Mengevaluasi kriteria sebagai artefak dengan bentuk unik, peneliti Tran Ky Phuong mengatakan bahwa ini adalah patung bundar besar dengan penggambaran unik dewa Siwa dalam posisi tegak, yang dipuja di menara utama C1 di kompleks suci My Son dalam bentuk dewa manusia. Menurut Bapak Phuong, di My Son, di dalam kuil B1 terdapat patung lingga-yoni, sedangkan di dalam kuil C1 terdapat patung dewa manusia Siwa yang berdiri di atas alas yoni. Dalam bentuk lingga-yoni, Siwa dipandang sebagai pilar alam semesta dan perwujudan penciptaan, sedangkan dewa manusia Siwa di atas alas yoni memiliki penampilan seorang raja. Dari semua peninggalan kuil Brahmana kerajaan Champa, My Son adalah satu-satunya kompleks suci yang mempraktikkan bentuk kepercayaan agama yang unik ini.
Menurut Museum Patung Cham Da Nang, ukiran dekoratif pada patung ini dianggap sangat indah dan unik, jelas mencerminkan karakteristik lokal, menjadikannya karya seni yang indah yang menggambarkan Siwa dalam patung bundar yang telah dilestarikan hingga saat ini.

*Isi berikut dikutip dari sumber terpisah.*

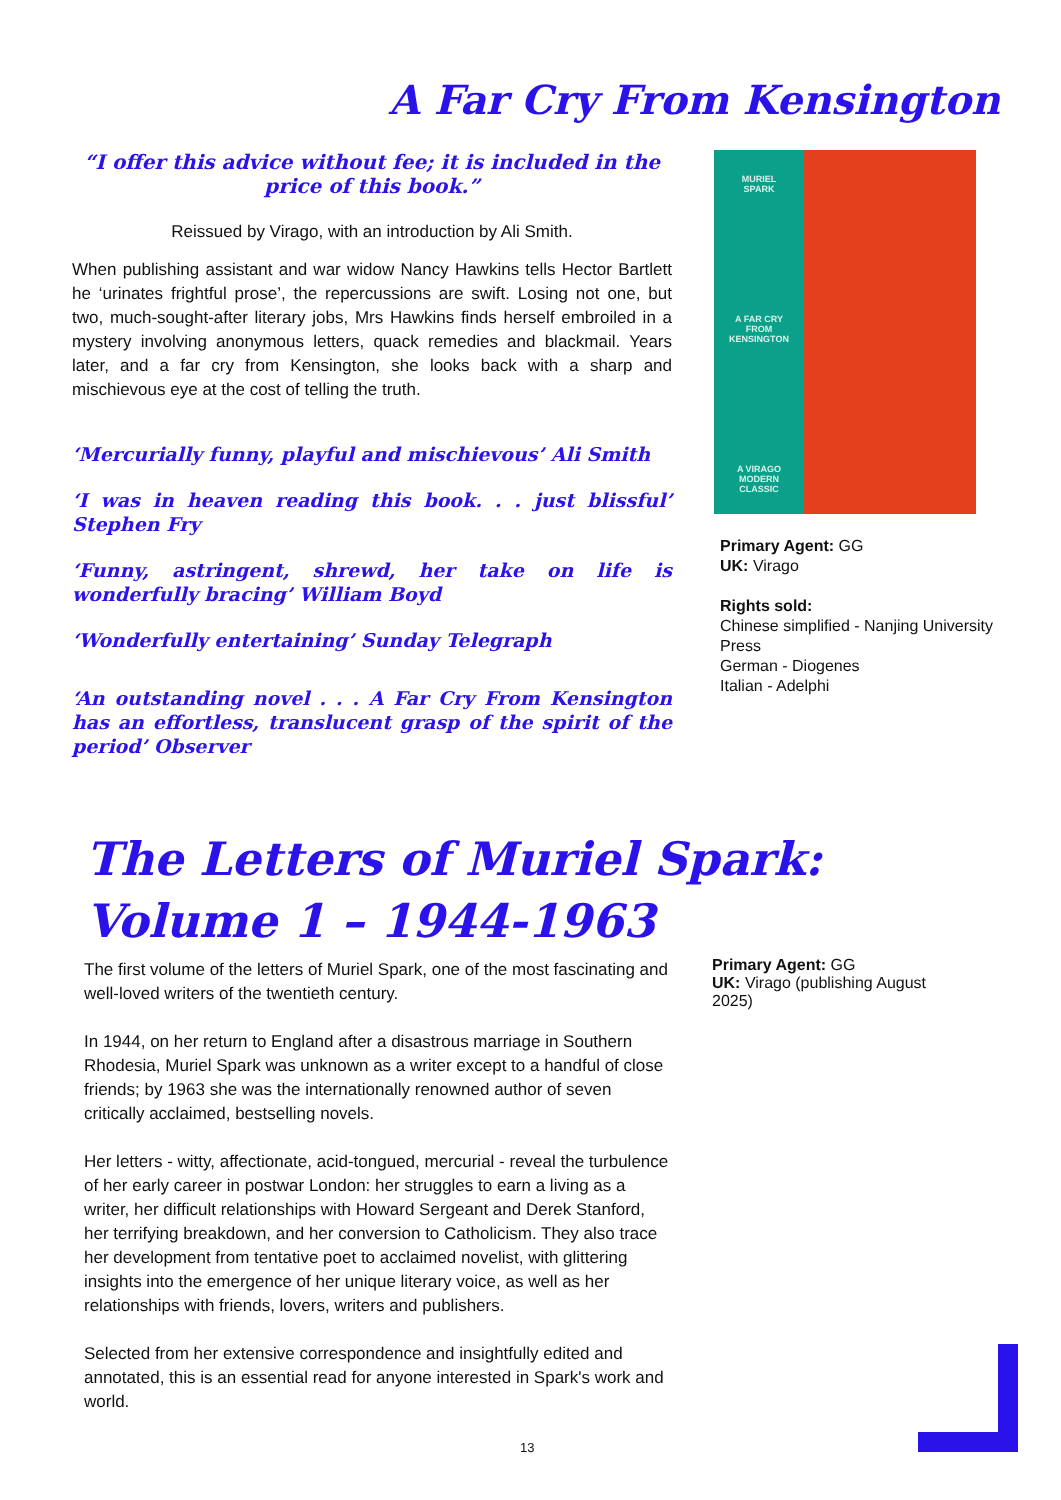A Far Cry From Kensington
“I offer this advice without fee; it is included in the price of this book.”
Reissued by Virago, with an introduction by Ali Smith.
When publishing assistant and war widow Nancy Hawkins tells Hector Bartlett he ‘urinates frightful prose’, the repercussions are swift. Losing not one, but two, much-sought-after literary jobs, Mrs Hawkins finds herself embroiled in a mystery involving anonymous letters, quack remedies and blackmail. Years later, and a far cry from Kensington, she looks back with a sharp and mischievous eye at the cost of telling the truth.
‘Mercurially funny, playful and mischievous’ Ali Smith
‘I was in heaven reading this book. . . just blissful’ Stephen Fry
‘Funny, astringent, shrewd, her take on life is wonderfully bracing’ William Boyd
‘Wonderfully entertaining’ Sunday Telegraph
‘An outstanding novel . . . A Far Cry From Kensington has an effortless, translucent grasp of the spirit of the period’ Observer
MURIEL
SPARK
A FAR CRY
FROM
KENSINGTON
A VIRAGO
MODERN
CLASSIC
Primary Agent: GG
UK: Virago
Rights sold:
Chinese simplified - Nanjing University Press
German - Diogenes
Italian - Adelphi
The Letters of Muriel Spark: Volume 1 – 1944-1963
The first volume of the letters of Muriel Spark, one of the most fascinating and well-loved writers of the twentieth century.
In 1944, on her return to England after a disastrous marriage in Southern Rhodesia, Muriel Spark was unknown as a writer except to a handful of close friends; by 1963 she was the internationally renowned author of seven critically acclaimed, bestselling novels.
Her letters - witty, affectionate, acid-tongued, mercurial - reveal the turbulence of her early career in postwar London: her struggles to earn a living as a writer, her difficult relationships with Howard Sergeant and Derek Stanford, her terrifying breakdown, and her conversion to Catholicism. They also trace her development from tentative poet to acclaimed novelist, with glittering insights into the emergence of her unique literary voice, as well as her relationships with friends, lovers, writers and publishers.
Selected from her extensive correspondence and insightfully edited and annotated, this is an essential read for anyone interested in Spark's work and world.
Primary Agent: GG
UK: Virago (publishing August
2025)
13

Patung Siwa yang berdiri ini relatif utuh, terutama cuping telinganya yang masih menunjukkan jejak lubang perhiasan, yang digunakan untuk mengenakan perhiasan emas dan perak selama upacara penting. Berdasarkan informasi ini, peneliti Tran Ky Phuong mengungkapkan bahwa pada tahun 1903, selama penggalian di menara C7, Henri Parmentier dan rekan-rekannya menemukan satu set perhiasan emas unik yang digunakan untuk menghiasi patung selama ritual. "Saya memahami bahwa setelah tahun 1954, perhiasan emas tersebut disimpan di Bank Negara. Hingga hari ini, keberadaannya masih belum diketahui…," kata Bapak Phuong.
Para peneliti yang mempelajari seni pahat Cham lebih lanjut mencatat bahwa ciri-ciri khas yang ditampilkan pada wajah patung Siwa juga berfungsi sebagai dasar untuk membandingkan dan menentukan usia beberapa kosa-linga yang terbuat dari logam mulia dengan ukiran wajah Siwa yang ditemukan di Vietnam Tengah, yang memiliki ciri-ciri serupa.